Copy the text from every entry below line for line, and leave the pictures out of your copy.

-- Data for analysis --
---
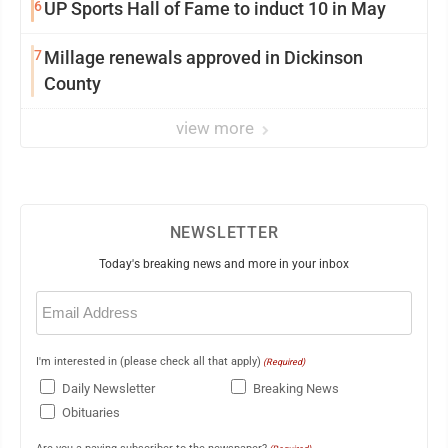
6
UP Sports Hall of Fame to induct 10 in May
7
Millage renewals approved in Dickinson
County
view more
NEWSLETTER
Today's breaking news and more in your inbox
Email
(Required)
I'm interested in (please check all that apply)
(Required)
Daily Newsletter
Breaking News
Obituaries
---
-- The answer --
6
UP Sports Hall of Fame to induct 10 in May
7
Millage renewals approved in Dickinson
County
view more
NEWSLETTER
Today's breaking news and more in your inbox
Email
(Required)
I'm interested in (please check all that apply)
(Required)
Daily Newsletter
Breaking News
Obituaries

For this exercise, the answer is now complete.